### EXTRAIT SOURCE
--------------------------------------------------

Issu d’une famille modeste, cultivateur de fleurs ayant abandonné ses études secondaires pour travailler dans les champs, d’origine basque et italienne, Mujica avait rejoint le Mouvement national des Tupamaros (MLN-T), une organisation armée de gauche née dans le feu de la révolution cubaine au début des années 1960. Il a été atteint par des balles six fois lors d’affrontements avec la police. Il a passé 15 ans de sa vie en prison et s’est évadé de deux d’entre elles.

En 1971, avec le chef suprême et fondateur des Tupamaros, Raúl Sendic, et d’autres dirigeants historiques – Eleuterio Fernández Huidobro, Jorge Manera Lluberas et de nombreux militants –, il a mené une évasion spectaculaire de la prison de Punta Carretas, qui a fait l’objet du film La noche de 12 años, de l’Uruguayen Álvaro Brechner.

Sans tirer un coup de feu, en silence, en rampant depuis leurs cellules dans un tunnel de 40 mètres, dans une opération complexe qui a duré 20 minutes, 106 militants des Tupamaros, de l’OPR-33, des FARO et cinq prisonniers de droit commun, répartis sur trois étages différents de la prison, ont réussi à s’échapper en passant par une maison située à l’extérieur, qu’avait investie un commando de soutien des Tupamaros.

Mujica a été à nouveau emprisonné en 1972 et a retrouvé la liberté en 1985, avec le retour de la démocratie en Uruguay. Avec d’autres anciens dirigeants Tupamaros et d’autres groupes de la gauche radicale, Mujica crée quatre ans plus tard le Mouvement pour la participation populaire (MPP), qui fait partie de la coalition de centre-gauche Frente Amplio, née au début des années 1970.

Le Frente Amplio remporte les élections présidentielles pour la quatrième fois en novembre 2024 avec Yamandú Orsi, le dauphin de Mujica, comme candidat à la présidence, et Carolina Cosse comme vice-présidente, soutenu-es par plusieurs forces de la gauche radicale de la coalition.

--------------------------------------------------

### DONNÉES FOURNIES

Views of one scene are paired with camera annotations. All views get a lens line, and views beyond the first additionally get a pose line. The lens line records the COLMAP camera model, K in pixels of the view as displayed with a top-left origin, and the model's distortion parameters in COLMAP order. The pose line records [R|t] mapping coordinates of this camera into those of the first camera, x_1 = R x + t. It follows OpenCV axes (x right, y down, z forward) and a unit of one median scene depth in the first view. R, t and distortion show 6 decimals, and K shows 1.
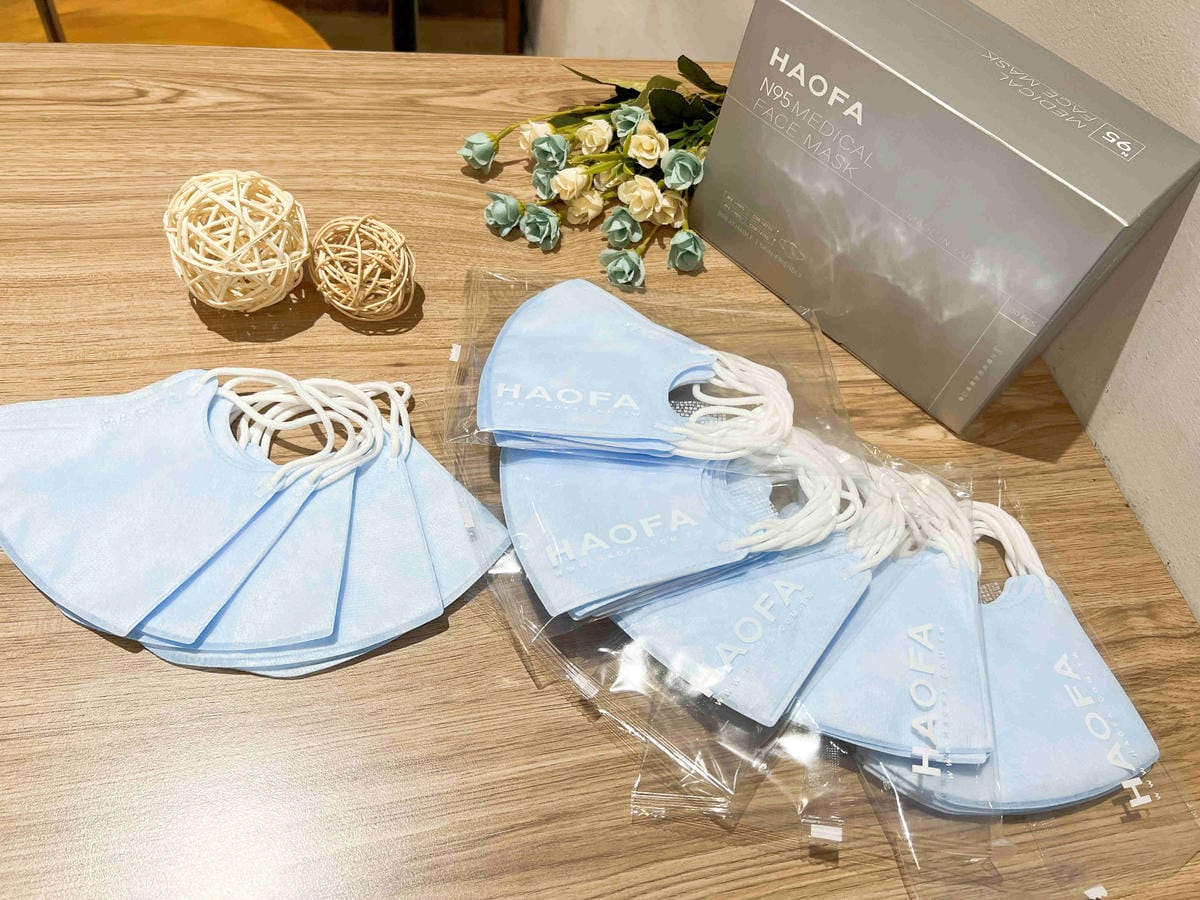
lens RADIAL K [[935.9, 0, 592.9], [0, 935.9, 441.2], [0, 0, 1]] dist [0.032385, -0.024971]
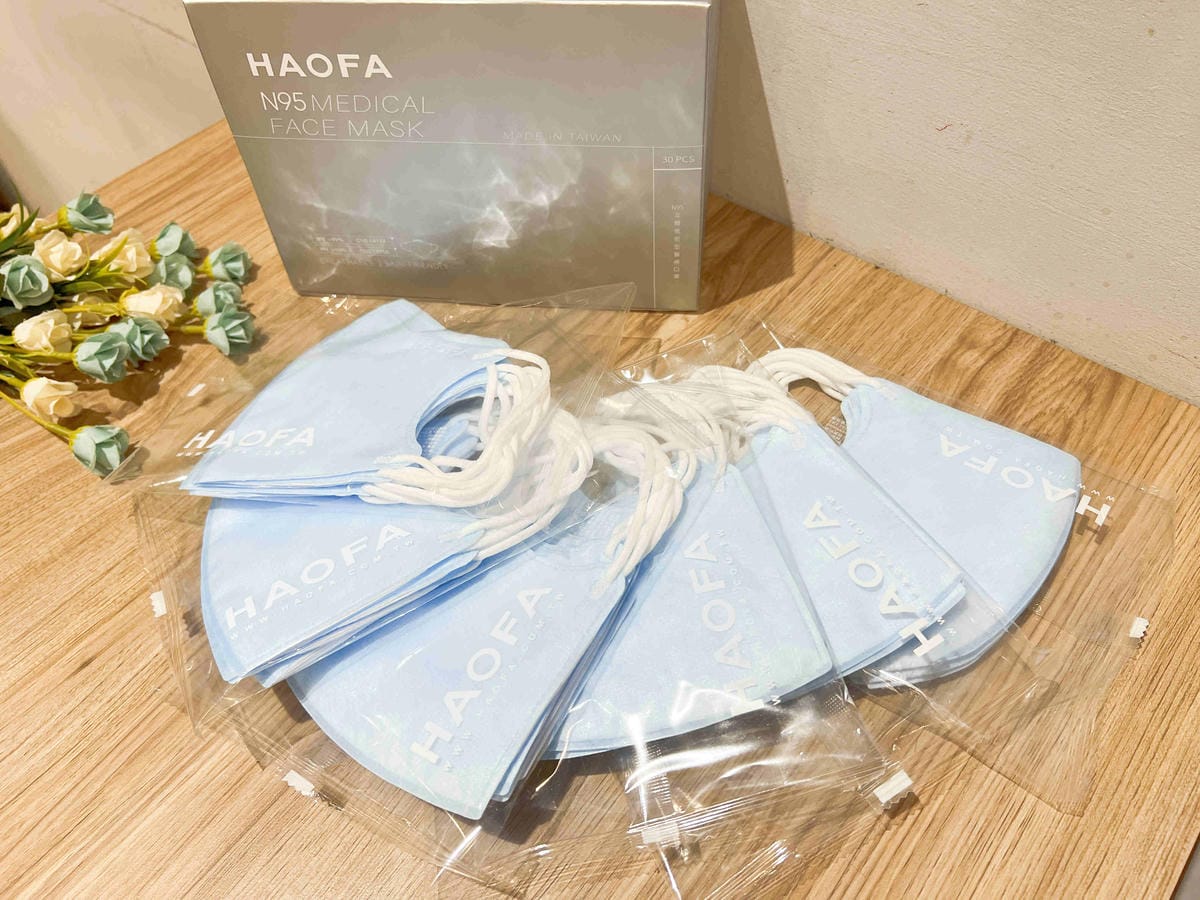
lens RADIAL K [[935.9, 0, 591.3], [0, 935.9, 455.0], [0, 0, 1]] dist [0.032385, -0.024971]
pose [[0.763601, -0.606698, 0.220978, 0.033673], [0.610398, 0.789870, 0.059336, -0.014780], [-0.210543, 0.089575, 0.973472, 0.186041]]
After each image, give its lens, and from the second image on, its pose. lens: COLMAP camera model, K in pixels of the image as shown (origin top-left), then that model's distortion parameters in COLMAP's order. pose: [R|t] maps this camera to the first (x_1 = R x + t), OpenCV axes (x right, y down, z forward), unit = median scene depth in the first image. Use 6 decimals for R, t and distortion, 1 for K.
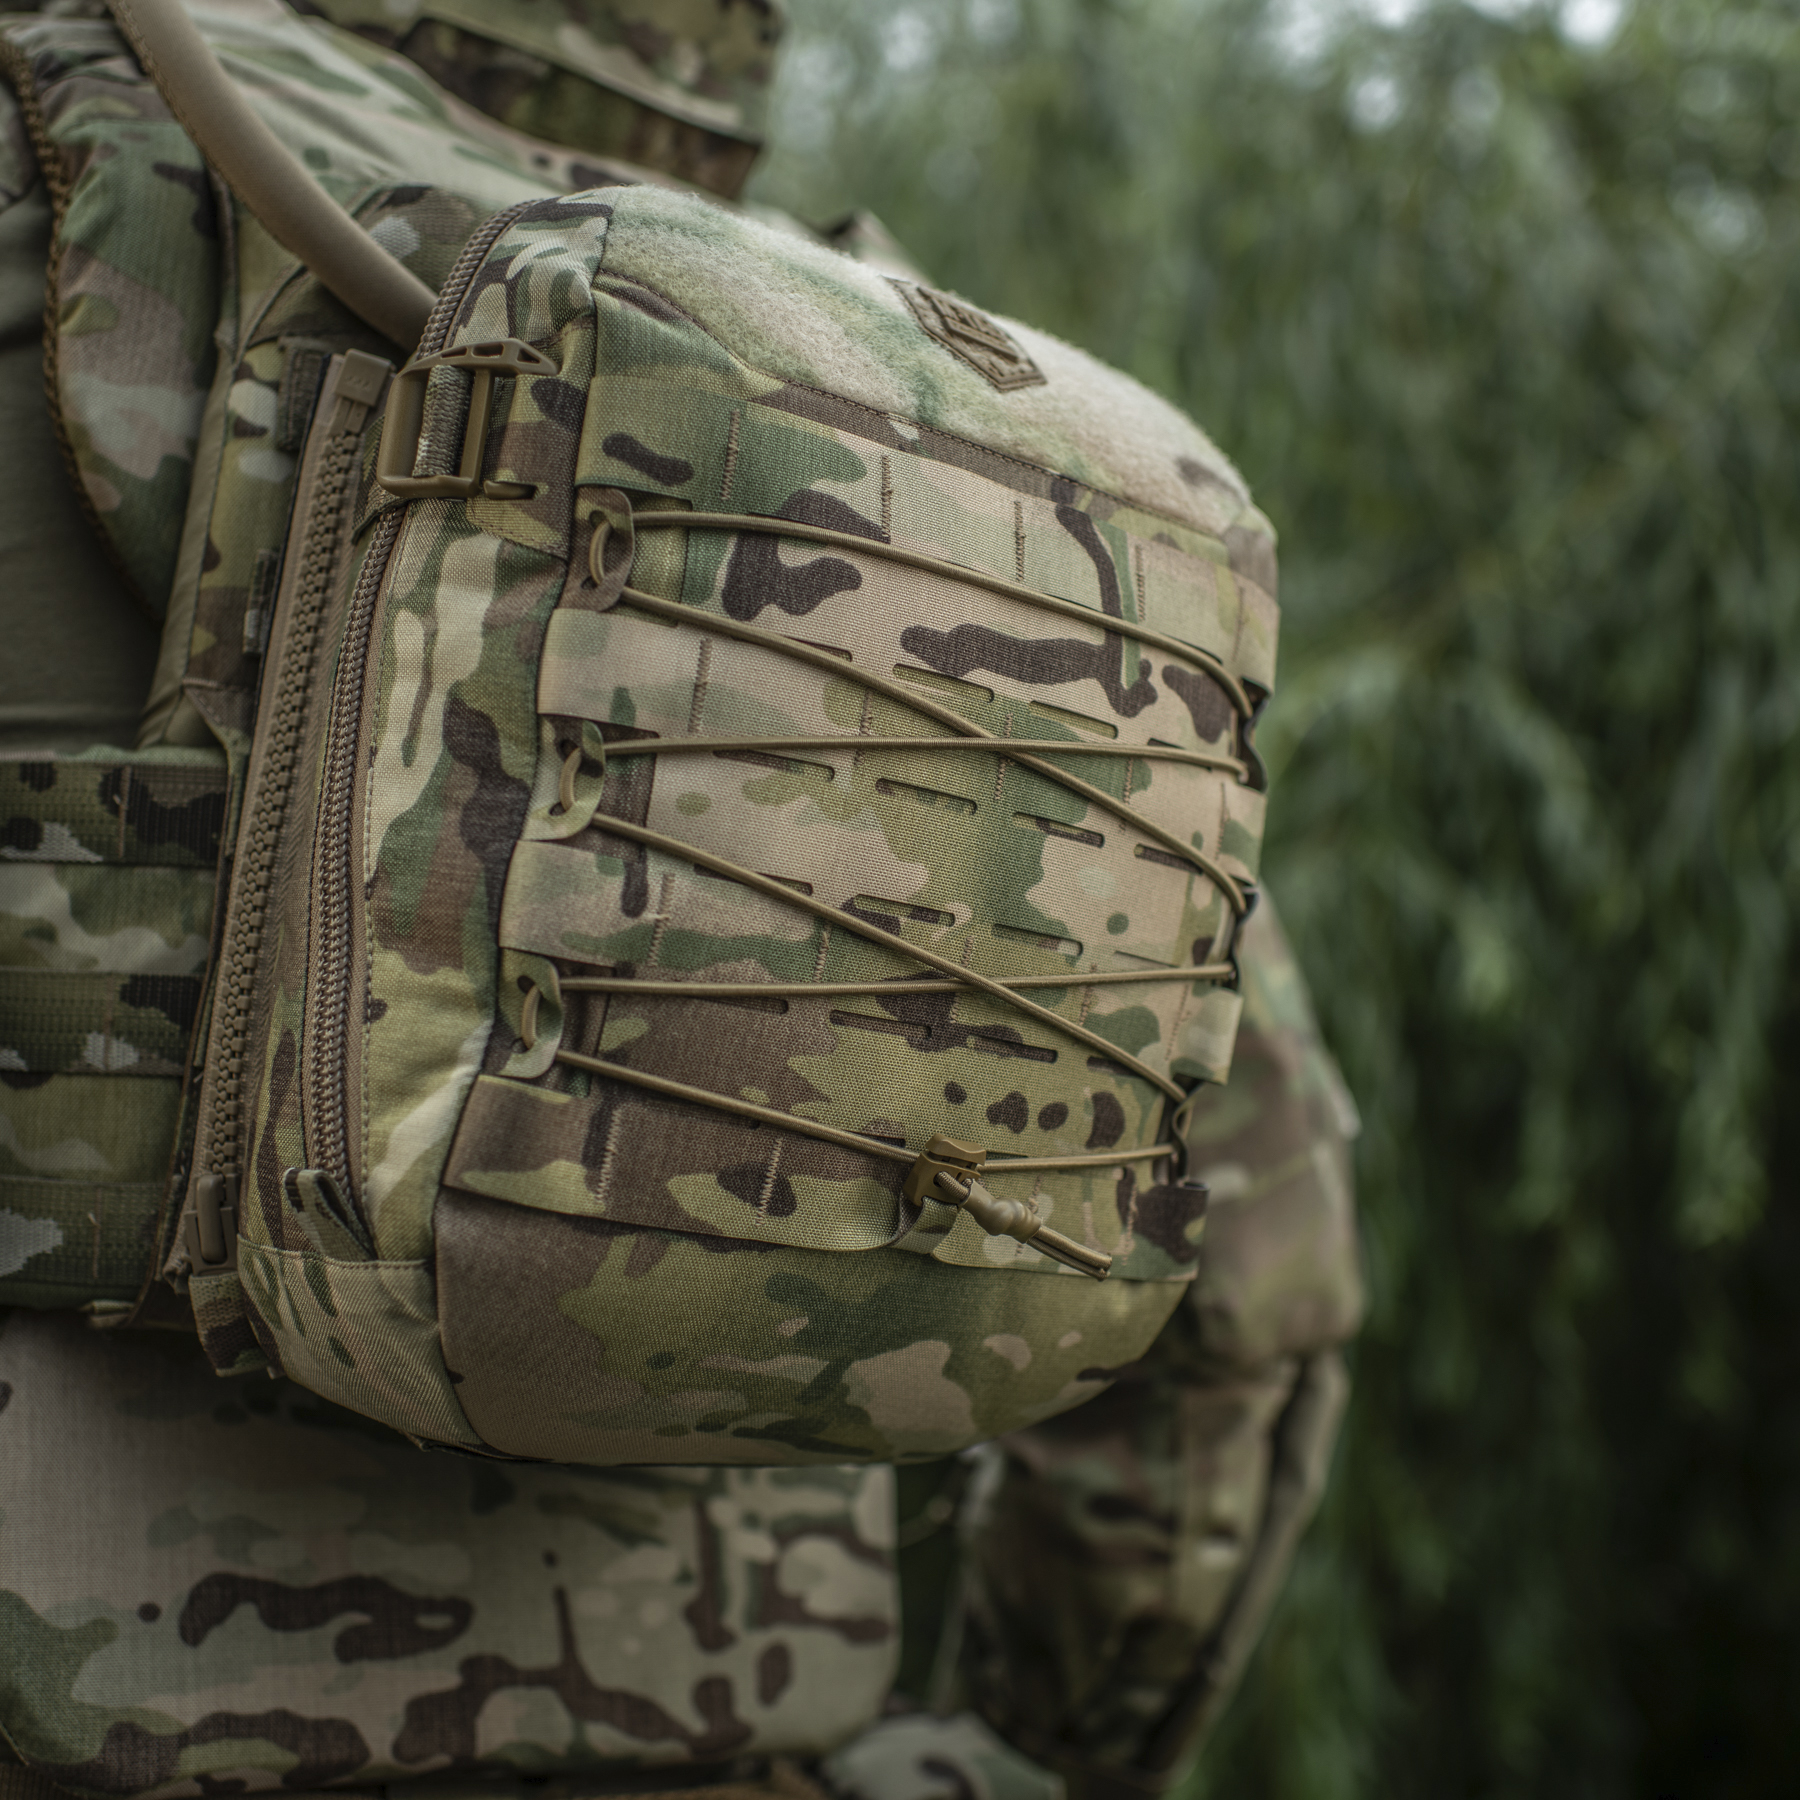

--------------------------------------------------

### CONSIGNE
Pouvez-vous recopier, dans l'extrait sur Mujica, le passage qui commence à "Issu d’une famille" et se termine à "l’Uruguayen Álvaro Brechner." ? Les éléments n'ont aucun rapport avec l'extrait.

### RÉPONSE
Issu d’une famille modeste, cultivateur de fleurs ayant abandonné ses études secondaires pour travailler dans les champs, d’origine basque et italienne, Mujica avait rejoint le Mouvement national des Tupamaros (MLN-T), une organisation armée de gauche née dans le feu de la révolution cubaine au début des années 1960. Il a été atteint par des balles six fois lors d’affrontements avec la police. Il a passé 15 ans de sa vie en prison et s’est évadé de deux d’entre elles.

En 1971, avec le chef suprême et fondateur des Tupamaros, Raúl Sendic, et d’autres dirigeants historiques – Eleuterio Fernández Huidobro, Jorge Manera Lluberas et de nombreux militants –, il a mené une évasion spectaculaire de la prison de Punta Carretas, qui a fait l’objet du film La noche de 12 años, de l’Uruguayen Álvaro Brechner.